Me incliné hacia adelante.
– Inténtalo. ¿Fue más o menos cuando tuviste el sueño?
– Creo que no. No, espera un momento, ya me acuerdo. Jan estaba en un concierto en Bruselas la noche que me olvidé de la píldora. Volvió al día siguiente y esa noche tuve el sueño. Eso es.
– Y Jan y tú, ¿hicisteis… el amor aquella noche?
– Sí -parecía violenta.
Me disculpé.
– Es que en mi caso sólo he tenido el sueño después de que Rick y yo hiciéramos el amor -expliqué-. Igual que tú. Pero el sueño cesó cuando empezamos a utilizar anticonceptivos; y en tu caso cuando quedaste embarazada.
Nos miramos.
– Eso es muy extraño -dijo Susanne en voz muy baja.
– Sí, es extraño
Susanne se alisó el quimono sobre el estómago y suspiró
– Se lo debes contar a Jan -dije-. Es lo primero que tienes que hacer.
– Sí, lo sé. Y tú decirle lo tuyo a Rick.
– Parece que ya lo sabe.
Al día siguiente fui a consultar los registros del ayuntamiento. Aunque el abuelo de Jacob había hecho un trabajo concienzudo con el árbol genealógico, quería tener las fuentes en mis manos. Había conseguido que me gustara aquel trabajo.

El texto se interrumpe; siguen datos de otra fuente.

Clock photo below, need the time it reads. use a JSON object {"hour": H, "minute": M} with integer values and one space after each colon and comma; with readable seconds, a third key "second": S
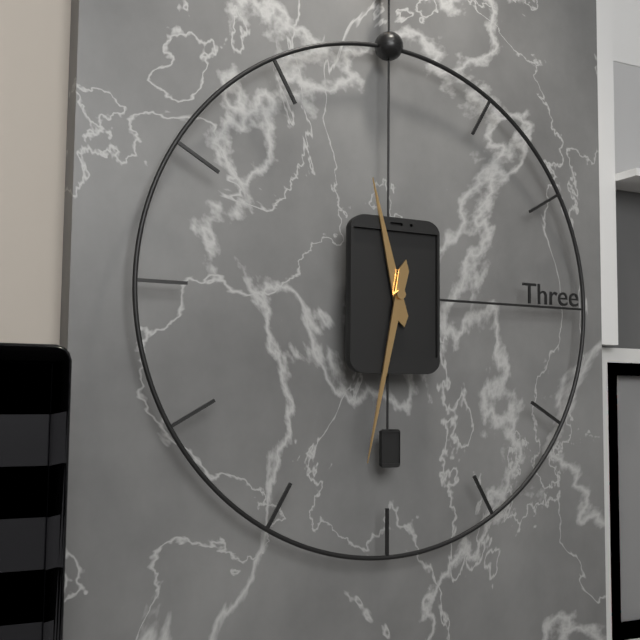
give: {"hour": 11, "minute": 32}
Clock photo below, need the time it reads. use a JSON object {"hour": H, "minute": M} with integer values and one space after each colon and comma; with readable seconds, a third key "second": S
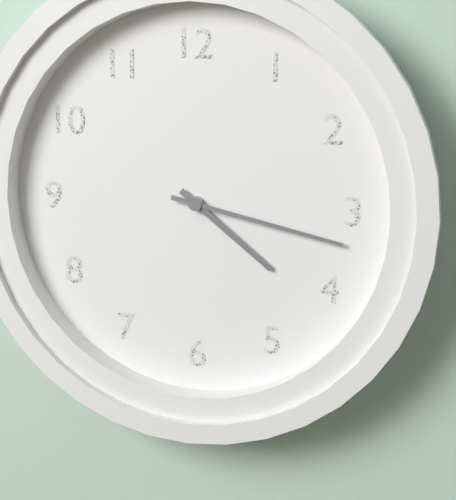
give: {"hour": 4, "minute": 17}
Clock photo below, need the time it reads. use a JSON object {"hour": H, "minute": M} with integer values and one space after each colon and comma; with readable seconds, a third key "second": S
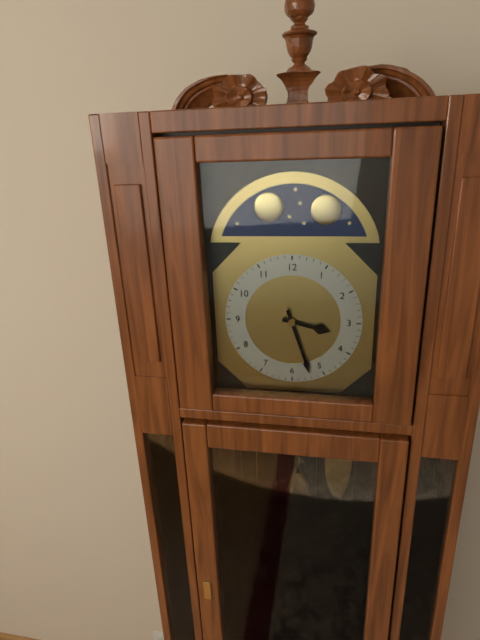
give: {"hour": 3, "minute": 27}
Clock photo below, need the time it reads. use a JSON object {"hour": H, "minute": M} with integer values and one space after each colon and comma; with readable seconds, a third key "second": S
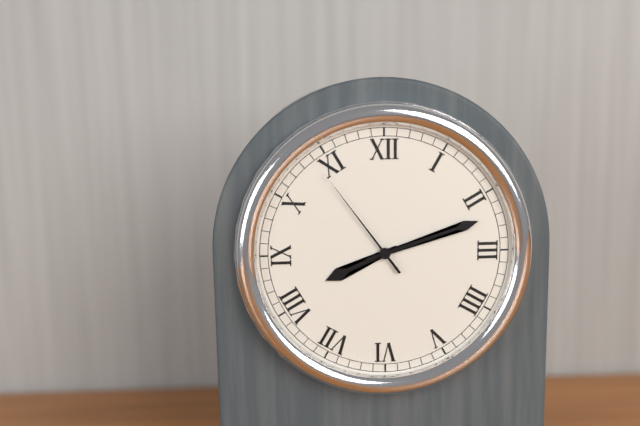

Estuve toda la tarde en una mesa de la sala de reuniones, repasando listas cuidadosamente anotadas de nacimientos, defunciones y matrimonios en los siglos XVIII y XIX. No me había percatado de lo enraizada que estaba en Moutier la familia Tournier: tenía allí cientos y cientos de antepasados.
Aquellos escuetos registros me contaron muchas cosas: el tamaño de las familias, la edad a la que se casaban -de ordinario no mucho después de los veinte años-, las ocupaciones de los varones: granjero, maestro, posadero, grabador de relojes. Muchos de los recién nacidos morían. Encontré una Susanne Tournier que había tenido ocho hijos entre 1751 y 1765, cinco de los cuales habían fallecido antes de cumplir el mes. Y la madre murió de parto. A mí, como comadrona, nunca se me habían muerto ni madres ni recién nacidos. Había tenido suerte.